Jenny: Compassion is a must in our store and the scars no shock to experiences breast form fitters so don’t worry! We work closely with our breast care nurse because in country trust is important as is offering a great service, understanding who people are and what the have experienced.
4. For those of you who have had breast cancer please share your journey....

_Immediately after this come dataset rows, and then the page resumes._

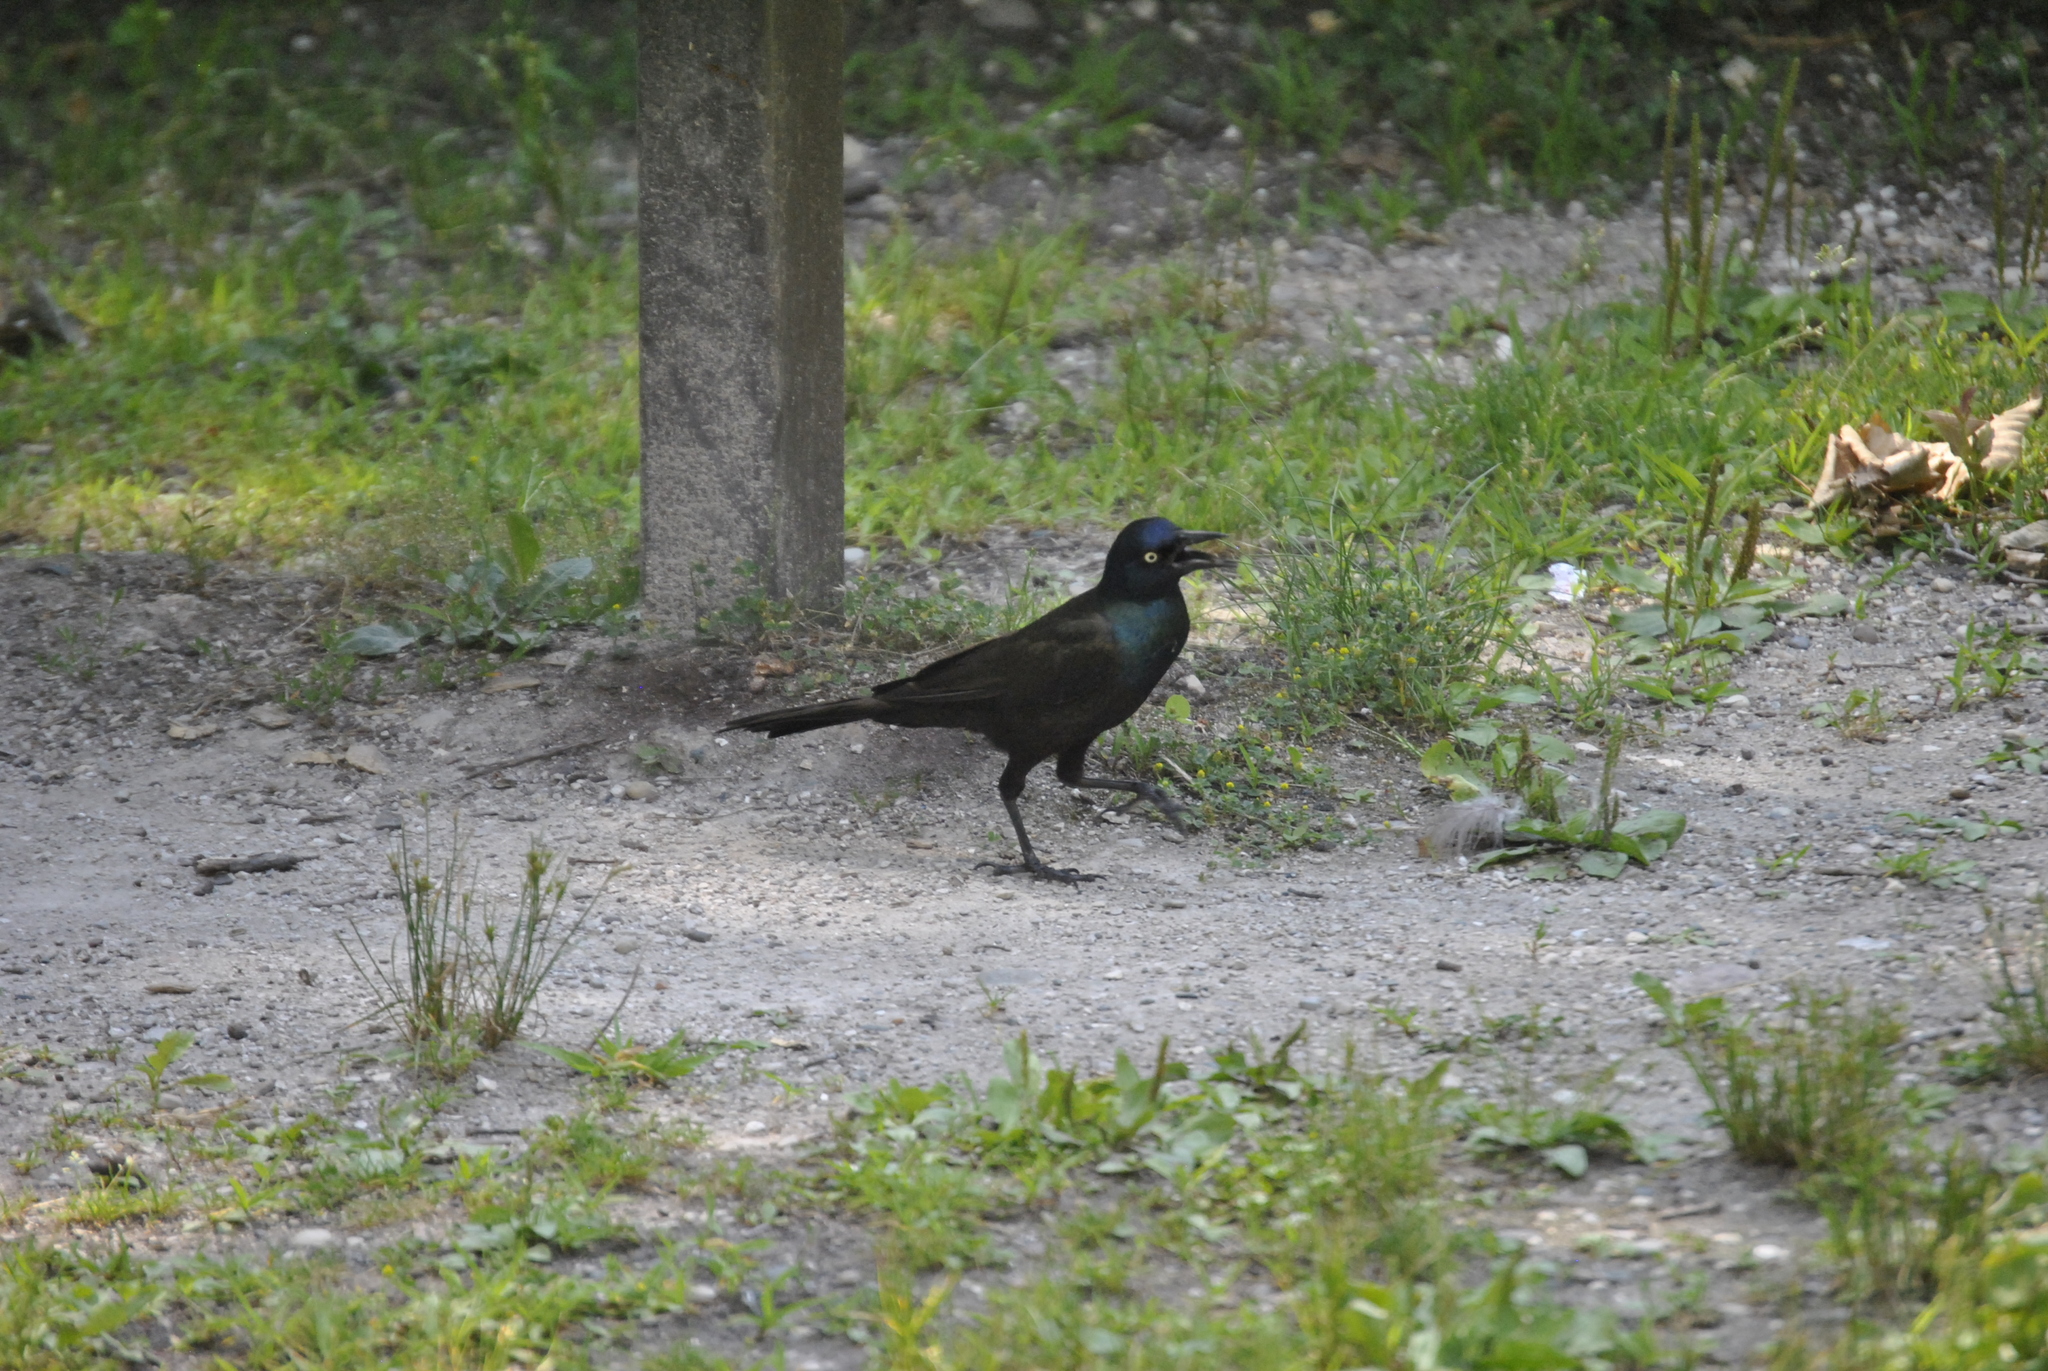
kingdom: Animalia
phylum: Chordata
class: Aves
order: Passeriformes
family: Icteridae
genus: Quiscalus
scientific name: Quiscalus quiscula
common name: Common grackle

Gillian: At diagnosis in 2008 I was told that I was about to embark on the breast cancer journey. Journey!!!!!! More like climbing a mountain and there were many times I almost fell off but thanks to family, friends and Bosom Buddies (an amazing breast cancer support group in Canberra) I made it to the top, bald but I made it! I only wish that someone had told me climbing down the other side was just as hard, if not harder. Thrown into early menopause, my hormones and emotions all over the place, deprived of sleep, anxious, chemotherapy was a breeze compared to the aftermath! It took about 5 years for me to feel almost human again and that was thanks to the wonders of my naturopath who was able to re-balance me through targeted supplements. Now, I feel fantastic and I'm so privileged to be able to share my experiences with women who come to Colleen's before and after breast surgery as well as those in regional areas when I travel to do bra and breast form fittings.
5. One of our readers made a comment in a recent article about breast cancer said, "I have had breast cancer, when you are first told you have breast cancer, it's like you've just been given a death sentence. When you live it's like you've just been given a life sentence." Do you have any thoughts or advice around that?
Gillian: I never thought about my diagnosis as a death sentence and I certainly wouldn't advise women to think that but it certainly gave me a "life sentence" or at least it made me realise who and what was important in my life and changed my priorities. I was never really happy in my job and it made me do something about it, like buying Colleen's! I also spent 6 months in France, giving myself time to recuperate and process my diagnosis, emotions, faith and early menopause!!!! A diagnosis certainly catapults you into a whole new world and once I felt almost "normal" again I realised that life is about living, every moment of every day.
Jenny: Personally, I understand the shock and immediately you’re planning your funeral. You learn it’s a word and you can still live a great life.
6. What else would you like to share with our readers?
Gillian: I am passionate about showing women the choice they have in mastectomy bras and other pocketed wear and how a properly fitted bra and breast form can restore confidence and show women that they can still wear the same clothes as before. I love seeing the difference a first fitting makes to a woman's self esteem and hearing comments like "I feel "normal" again.
Jenny: Knowing your product is so important as a fitter, we fit a lot of women into Trulife bras because so many women prefer a non underwire bra. We service a large area for breast forms and mastectomy bras such as Horsham, Ararat, Hamilton and South Australia, we love being able to accommodate and help these women and like to offer them an experience.